Princes Street, Edinburgh
We’re here today because… well, we haven’t really got a reason. It’s a run-of-the-mill Monday (we don’t work Mondays). It’s lunch time. Usually, this would signal some kind of soup or salad eaten in our own kitchen, but today we feel like eating out.
So here we are. Brasserie Prince is a relative newcomer (it opened last year, in the renowned Balmoral hotel), but its pedigree is excellent, being a joint venture between veteran chef Michel Roux and his son, Alain. We’re keen to see what they have to offer.
As you’d expect from this cooking dynasty, the focus is on classic French food, with a healthy respect for local produce. There’s an extensive à la carte selection but, as this is an impromptu visit with little to justify it, we decide to stick to the express menu, where two courses cost £19.50 and three £25 per head. The options here look perfectly acceptable.
We order a small glass each of Pinot Grigio, and tuck into the tapenade and crispbreads that are placed on the table. Delicious! Who can resist the salty tang of an olive dip? Not us, that’s for sure.

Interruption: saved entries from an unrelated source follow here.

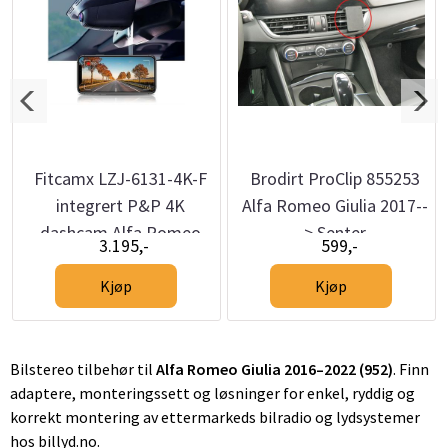
Fitcamx LZJ-6131-4K-F
Brodirt ProClip 855253
integrert P&P 4K
Alfa Romeo Giulia 2017--
dashcam Alfa Romeo
> Senter
3.195,-
599,-
Giulia / Stelvio (2016–>)
Kjøp
Kjøp
Bilstereo tilbehør til
Alfa Romeo Giulia 2016–2022 (952)
. Finn
adaptere, monteringssett og løsninger for enkel, ryddig og
korrekt montering av ettermarkeds bilradio og lydsystemer
hos billyd.no.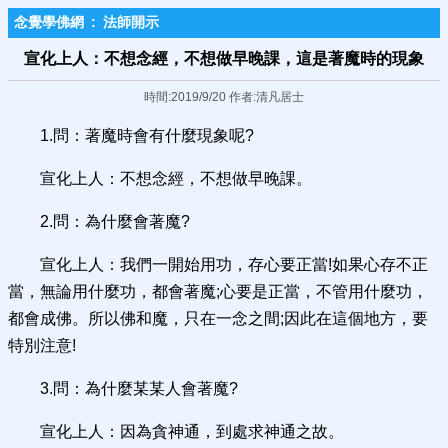
念覺學佛網
:
法師開示
宣化上人：不想念經，不想做早晚課，這是著魔時的現象
時間:2019/9/20 作者:清凡居士
1.問：著魔時會有什麼現象呢?
宣化上人：不想念經，不想做早晚課。
2.問：為什麼會著魔?
宣化上人：我們一開始用功，存心要正當!如果心存不正
當，無論用什麼功，都會著魔;心要是正當，不管用什麼功，
都會成佛。所以佛和魔，只在一念之間;因此在這個地方，要
特別注意!
3.問：為什麼某某人會著魔?
宣化上人：因為貪神通，到處求神通之故。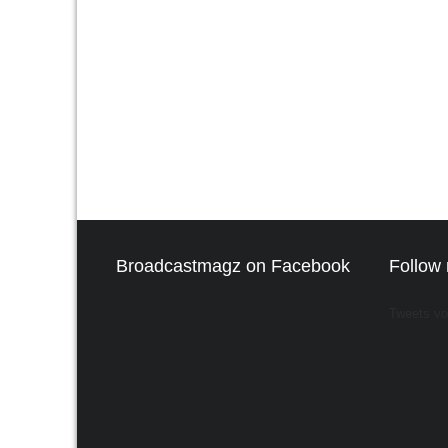
Broadcastmagz on Facebook
Follow 
Tweets v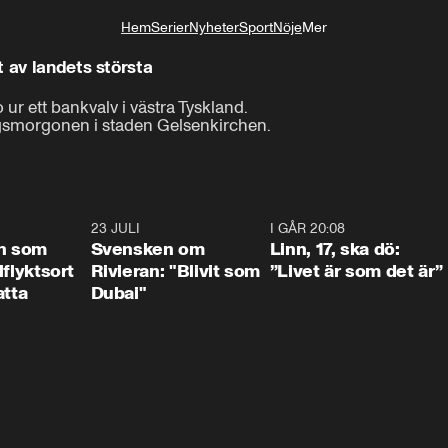
Hem
Serier
Nyheter
Sport
Nöje
Mer
Livsstil
 av landets största
o ur ett bankvalv i västra Tyskland.

agsmorgonen i staden Gelsenkirchen.
1:24
23 JULI
1:42
I GÅR 20:08
4:3
n som
Svensken om
Linn, 17, ska dö:
llflyktsort
Rivieran: "Blivit som
”Livet är som det är”
atta
Dubai"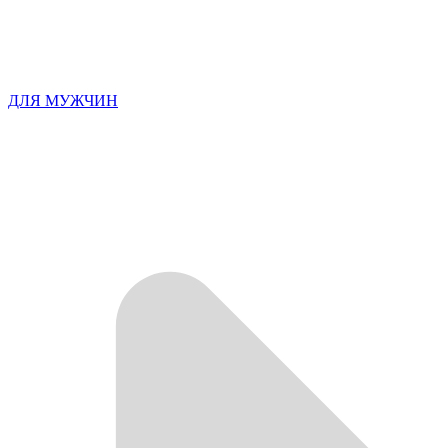
ДЛЯ МУЖЧИН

The pace here is leisurely, which we like, so it’s a little while before our starters arrive. Not too long, just long enough to make the meal feel like an event. I have the Quinoa, sunflower seed and spring vegetable salad with minted soya yoghurt dressing, which is fresh and delicate with a lovely zing. Philip has the beetroot and goat’s cheese salad with red pepper vinaigrette, which is an absolute delight. It’s deceptively simple looking, but the beetroots – both red and golden – are served in a variety of ways (pickled, roasted and crisped) and the goat’s cheese is mellow and creamy. So far, so (very) good.
Philip has the Armoricaine monkfish, Camargue wild rice and tenderstem broccoli for his main. The fish is well cooked, deliciously meaty, and served with a lip-smackingly savoury sauce. My Shetland mussels with white wine and parsley are pretty good, although, coming so soon after last week’s mussels extraordinaire at the Edinburgh Food Studio, perhaps they are destined not to wow. Still, it’s a generous portion – more than I can eat – and the sauce is rich and decadent. I order a side of fries to accompany the shellfish, and these are fine too (although suspiciously akin to the frozen variety…).
We go off-piste for pud, because the à la carte options are just too appealing. Philip has the classic tarte tatin with a scoop of vanilla ice cream; this is faultless, exactly as you’d expect. I opt for the warm lemon madeleines and cherry compote; this unassuming-sounding dish turns out to be today’s star. There are five madeleines (we could easily have shared; we do, in fact, share…), all hot lemony loveliness, the sponge as light as can be, and the thick sweetness of the cherry compote contrasts with it perfectly.
We order a second (small) glass of wine, and sit contentedly for a while, enjoying the ambience and bustle of this friendly, attractive restaurant. It’s formal without being fussy, busy without being loud. All in all a lovely place to while away an early afternoon.